How to complete this task: Restate all of the data below word for word.

Extracted page text data

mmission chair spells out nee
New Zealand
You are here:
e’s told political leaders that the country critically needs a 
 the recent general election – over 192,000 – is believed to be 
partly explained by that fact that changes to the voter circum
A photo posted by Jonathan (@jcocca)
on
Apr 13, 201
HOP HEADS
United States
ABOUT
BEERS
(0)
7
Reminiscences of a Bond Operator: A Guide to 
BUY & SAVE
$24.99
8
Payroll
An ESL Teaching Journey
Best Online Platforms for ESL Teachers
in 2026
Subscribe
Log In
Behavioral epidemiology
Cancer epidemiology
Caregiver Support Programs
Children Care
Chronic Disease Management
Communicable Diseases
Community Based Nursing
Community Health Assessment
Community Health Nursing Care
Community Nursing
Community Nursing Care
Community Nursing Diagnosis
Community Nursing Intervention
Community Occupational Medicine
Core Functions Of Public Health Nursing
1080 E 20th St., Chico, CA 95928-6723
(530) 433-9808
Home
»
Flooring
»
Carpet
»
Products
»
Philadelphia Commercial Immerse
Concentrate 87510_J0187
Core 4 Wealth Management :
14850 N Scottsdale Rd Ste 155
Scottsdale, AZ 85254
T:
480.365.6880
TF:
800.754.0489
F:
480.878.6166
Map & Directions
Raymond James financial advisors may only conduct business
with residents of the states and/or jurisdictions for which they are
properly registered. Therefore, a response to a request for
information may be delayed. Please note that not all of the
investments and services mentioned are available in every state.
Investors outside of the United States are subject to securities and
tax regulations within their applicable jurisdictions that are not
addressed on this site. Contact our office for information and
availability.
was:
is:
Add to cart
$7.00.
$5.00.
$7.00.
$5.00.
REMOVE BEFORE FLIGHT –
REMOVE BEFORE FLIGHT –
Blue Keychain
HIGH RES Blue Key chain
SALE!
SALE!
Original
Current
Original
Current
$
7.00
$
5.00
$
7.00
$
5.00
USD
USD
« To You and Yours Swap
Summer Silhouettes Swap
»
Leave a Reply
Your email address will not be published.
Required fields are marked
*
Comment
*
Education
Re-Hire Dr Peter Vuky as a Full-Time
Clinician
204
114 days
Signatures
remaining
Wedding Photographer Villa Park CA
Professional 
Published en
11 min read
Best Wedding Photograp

Solution to the problem:
mmission chair spells out nee
New Zealand
You are here:
e’s told political leaders that the country critically needs a 
 the recent general election – over 192,000 – is believed to be 
partly explained by that fact that changes to the voter circum
A photo posted by Jonathan (@jcocca)
on
Apr 13, 201
HOP HEADS
United States
ABOUT
BEERS
(0)
7
Reminiscences of a Bond Operator: A Guide to 
BUY & SAVE
$24.99
8
Payroll
An ESL Teaching Journey
Best Online Platforms for ESL Teachers
in 2026
Subscribe
Log In
Behavioral epidemiology
Cancer epidemiology
Caregiver Support Programs
Children Care
Chronic Disease Management
Communicable Diseases
Community Based Nursing
Community Health Assessment
Community Health Nursing Care
Community Nursing
Community Nursing Care
Community Nursing Diagnosis
Community Nursing Intervention
Community Occupational Medicine
Core Functions Of Public Health Nursing
1080 E 20th St., Chico, CA 95928-6723
(530) 433-9808
Home
»
Flooring
»
Carpet
»
Products
»
Philadelphia Commercial Immerse
Concentrate 87510_J0187
Core 4 Wealth Management :
14850 N Scottsdale Rd Ste 155
Scottsdale, AZ 85254
T:
480.365.6880
TF:
800.754.0489
F:
480.878.6166
Map & Directions
Raymond James financial advisors may only conduct business
with residents of the states and/or jurisdictions for which they are
properly registered. Therefore, a response to a request for
information may be delayed. Please note that not all of the
investments and services mentioned are available in every state.
Investors outside of the United States are subject to securities and
tax regulations within their applicable jurisdictions that are not
addressed on this site. Contact our office for information and
availability.
was:
is:
Add to cart
$7.00.
$5.00.
$7.00.
$5.00.
REMOVE BEFORE FLIGHT –
REMOVE BEFORE FLIGHT –
Blue Keychain
HIGH RES Blue Key chain
SALE!
SALE!
Original
Current
Original
Current
$
7.00
$
5.00
$
7.00
$
5.00
USD
USD
« To You and Yours Swap
Summer Silhouettes Swap
»
Leave a Reply
Your email address will not be published.
Required fields are marked
*
Comment
*
Education
Re-Hire Dr Peter Vuky as a Full-Time
Clinician
204
114 days
Signatures
remaining
Wedding Photographer Villa Park CA
Professional 
Published en
11 min read
Best Wedding Photograp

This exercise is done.